**TEXT:**
********
Monday, June 18, 2007

Shades of Iraq:

According to Bush, it’s worth it

No, this is not President George Bush talking about Iraq or the more general and never-ending “war on terror” to which he has committed the United States.
This is Lieutenant Colonel Garry Bush, who is in overall command of military and civilian personnel in what is called the Coalition Munitions Clearance Program. (“Team Blows Up Fodder For Bombs,” Boston Globe, June 17, 2007 http://www.boston.com/news/world/middleeast/articles/2007/06/17/team_blows_up_fodder_for_bombs/)When U.S. and coalition ground forces invaded Iraq in March 2003 and toppled Saddam’s regime, they unexpectedly found that they literally were sitting on a massive conventional arms dump – everything from pistol and rifle ammunition to artillery and mortar shells, mines, tank rounds, plastic explosives, rockets and bombs. Initial estimates ranged as high as 2 million tons of explosive materials, most of it unguarded and a not insignificant amount buried.

Simply mapping the locations of the ammunition dumps was a major task, one that – as with the nuclear sites – was not done as the coalition forces moved across Iraq because there were insufficient supporting or follow-on troops to guard the dumps and perform other assigned tasks. And even though the total munitions discovered seems to be closer to 600,000 tons, the failure to secure the explosives, shells, and cartridges provided an opportunity for Saddam loyalists, criminal enterprises, and others to secrete thousands of munitions that have since been “recycled” into vehicular suicide bombs and improvised explosive devices.

The work falls to EOD or Explosive Ordnance Demolition units and civilian contractors who use controlled explosions to explode the excess and often outdated ammunition. (Yes, like some foods, ammunition has a “Use By” date beyond which its reliability cannot be guaranteed.) LTC Bush estimates that his command has destroyed about 366,000 tons of Saddam-era munitions and still has another 150,000 tons to go – assuming that no other large storage complexes beyond the 66 discovered so far are found. So far, the unit has suffered five deaths associated with munitions handling. Monetary costs are above one billion dollars and continue to rise.

While the members of the Coalition Munitions Clearance Program destroy the big dumps, coalition and Iraqi security forces report they are finding twice the number of small caches of weapons since before the “surge” into Baghdad and al-Anbar province.

Meanwhile, the U.S and the UK, in a sudden Eureka moment of awareness and fiscal accountability, have introduced in the UN Security Council a new draft resolution that would formally end UNMOVIC, the UN Monitoring, Verification, and Inspection Commission whose members were charged with uncovering and destroying Saddam’s weapons of mass destruction, work the commission did until right before the U.S.-led invasion.
********
**EXERCISE DETAILS:**
Write out, word for word, the part of the Iraq munitions text from "Monday, June 18, 2007" to "the United States.".

**DATASET RECORDS:**
********
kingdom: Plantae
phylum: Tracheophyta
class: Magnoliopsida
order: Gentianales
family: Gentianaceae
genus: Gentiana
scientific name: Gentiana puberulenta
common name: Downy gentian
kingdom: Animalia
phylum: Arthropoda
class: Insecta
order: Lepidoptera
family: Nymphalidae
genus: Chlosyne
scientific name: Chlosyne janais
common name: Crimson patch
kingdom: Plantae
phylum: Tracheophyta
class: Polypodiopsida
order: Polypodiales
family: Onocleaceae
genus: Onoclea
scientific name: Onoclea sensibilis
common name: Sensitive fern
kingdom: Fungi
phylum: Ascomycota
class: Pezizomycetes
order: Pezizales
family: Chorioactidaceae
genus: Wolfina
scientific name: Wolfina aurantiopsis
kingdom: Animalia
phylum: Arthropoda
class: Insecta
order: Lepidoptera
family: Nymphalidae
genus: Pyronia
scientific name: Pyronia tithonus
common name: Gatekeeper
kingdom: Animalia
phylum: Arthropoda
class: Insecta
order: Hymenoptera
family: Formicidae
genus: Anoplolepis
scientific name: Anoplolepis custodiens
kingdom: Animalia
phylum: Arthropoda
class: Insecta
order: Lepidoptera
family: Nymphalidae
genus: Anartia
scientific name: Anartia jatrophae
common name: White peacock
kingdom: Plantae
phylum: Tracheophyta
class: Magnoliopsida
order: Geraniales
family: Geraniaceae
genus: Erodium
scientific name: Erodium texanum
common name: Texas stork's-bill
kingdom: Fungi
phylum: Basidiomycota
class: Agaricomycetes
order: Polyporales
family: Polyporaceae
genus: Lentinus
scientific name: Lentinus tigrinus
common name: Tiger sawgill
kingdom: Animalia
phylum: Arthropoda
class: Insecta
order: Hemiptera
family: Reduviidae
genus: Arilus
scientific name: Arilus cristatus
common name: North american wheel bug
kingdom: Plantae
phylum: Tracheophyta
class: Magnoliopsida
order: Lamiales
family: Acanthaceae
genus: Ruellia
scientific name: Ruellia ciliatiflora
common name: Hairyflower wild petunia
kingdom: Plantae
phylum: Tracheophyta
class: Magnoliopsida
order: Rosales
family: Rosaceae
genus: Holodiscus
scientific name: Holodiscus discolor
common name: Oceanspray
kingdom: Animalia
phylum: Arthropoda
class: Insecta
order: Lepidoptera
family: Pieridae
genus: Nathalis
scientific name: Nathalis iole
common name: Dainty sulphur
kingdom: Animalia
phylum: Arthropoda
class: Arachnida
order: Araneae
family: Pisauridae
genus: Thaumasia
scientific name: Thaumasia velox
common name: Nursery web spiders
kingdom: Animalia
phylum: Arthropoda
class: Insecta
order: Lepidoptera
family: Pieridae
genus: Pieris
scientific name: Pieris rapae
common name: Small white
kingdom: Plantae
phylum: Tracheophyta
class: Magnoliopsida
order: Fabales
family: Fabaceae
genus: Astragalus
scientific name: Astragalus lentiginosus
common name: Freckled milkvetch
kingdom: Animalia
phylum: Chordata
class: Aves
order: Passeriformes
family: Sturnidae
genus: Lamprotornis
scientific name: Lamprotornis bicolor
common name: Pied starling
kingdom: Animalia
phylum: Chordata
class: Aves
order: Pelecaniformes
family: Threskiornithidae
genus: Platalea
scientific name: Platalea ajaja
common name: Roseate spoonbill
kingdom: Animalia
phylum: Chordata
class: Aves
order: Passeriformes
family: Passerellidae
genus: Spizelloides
********
**ANSWER TO THE EXERCISE:**
Monday, June 18, 2007

Shades of Iraq:

According to Bush, it’s worth it

No, this is not President George Bush talking about Iraq or the more general and never-ending “war on terror” to which he has committed the United States.